La storia di
Tenuta Villa York

Villa York ha una storia antica, che risale probabilmente al periodo medievale, ma la sua attuale struttura è il risultato di interventi che si sono susseguiti nel corso dei secoli.
La dimora storica si trova oggi in una posizione privilegiata, in una zona che una volta apparteneva a nobili famiglie romane, come quelle legate ai Casali.
Di proprietà ecclesiastica – come gran parte della campagna romana – questa porzione di terra nota come “Casal di Marcello” appartenne alle monache di San Cosimato di Trastevere dal 978 al 1647.
Nel 1647 il marchese fiorentino Zenobio Baldinotti acquistò la tenuta agricola e, con l’architetto Pietro Paolo Drei, avviò la costruzione di una villa barocca in autentico stile settecentesco, collegata da un viale di gelsi a una chiesetta dedicata prima a Sant’Agata e poi a Santa Maria della Concordia.

Nel 1697 la villa divenne proprietà della marchesa Girolama Bichi Ruspoli, la quale incaricò delle decorazioni il rinomato pittore Giovanni Ulisse Cariaci, prima di essere ceduta al principe Benedetto Giustiniani che la possedette fino al 1804.
Un tempo nota come Villa Baldinotti o Bichi Ruspoli, la tenuta porta oggi il nome del Cardinale Enrico Benedetto Stuart, Duca di York e nipote del re Giacomo II d’Inghilterra, che ne fu proprietario dal 1804 al 1808, dopo essere stato escluso dal trono inglese in seguito alla Gloriosa Rivoluzione.
La proprietà passò poi sotto il controllo delle famiglie Silvestri e Troiani, assumendo i connotati di podere agricolo, che conservò fino al XIX secolo.

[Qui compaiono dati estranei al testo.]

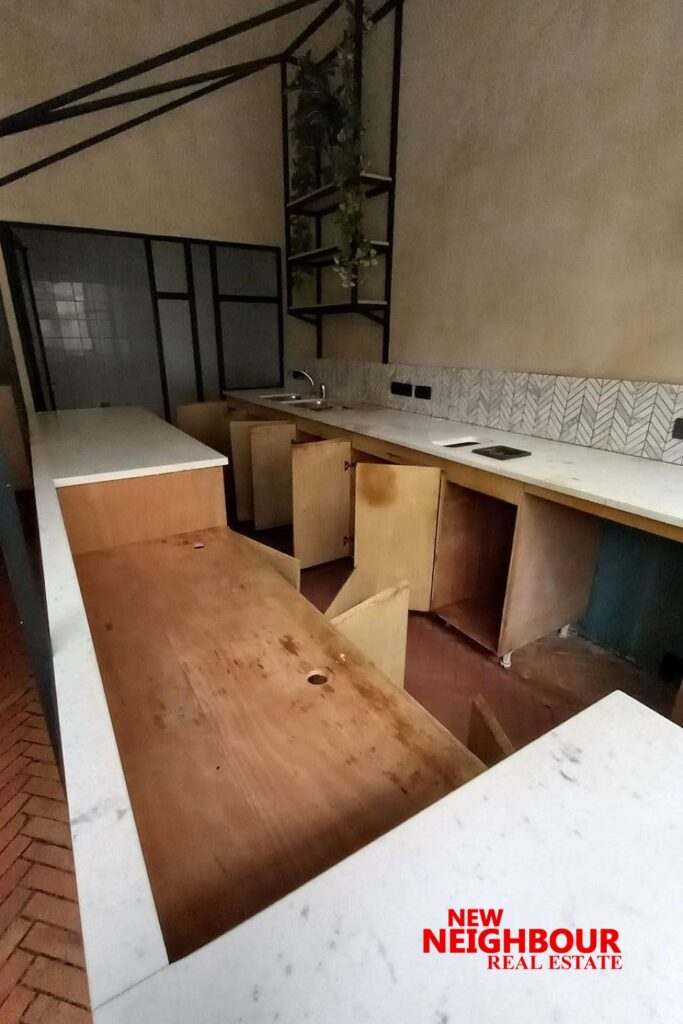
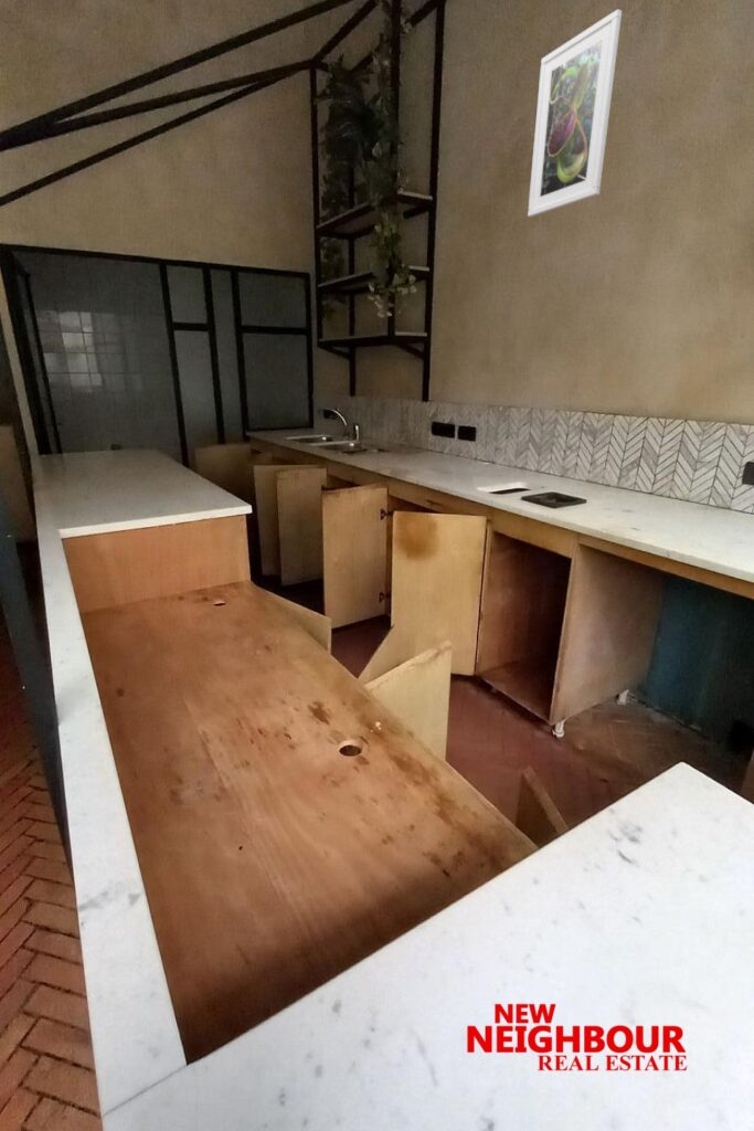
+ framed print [527,8,623,219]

In seguito entrò a far parte della Federconsorzi, fino a essere completamente abbandonata dopo la Seconda Guerra Mondiale.
Oggi, all’interno della tenuta, si trova un prezioso altare romano antico risalente all’epoca di L. Fabio Pollione e un serbatoio romano sotterraneo sotto la villa, dal quale si diramano piccoli passaggi di drenaggio.
Nel 1937, Villa York fu scelta come scenografia per il film diretto da Pierre Chenal, ispirato al capolavoro “Il fu Mattia Pascal” del grande drammaturgo Luigi Pirandello.
Oggi è un luogo di rara bellezza, dove storia, natura e cultura si fondono, creando un’aura di mistero e fascino.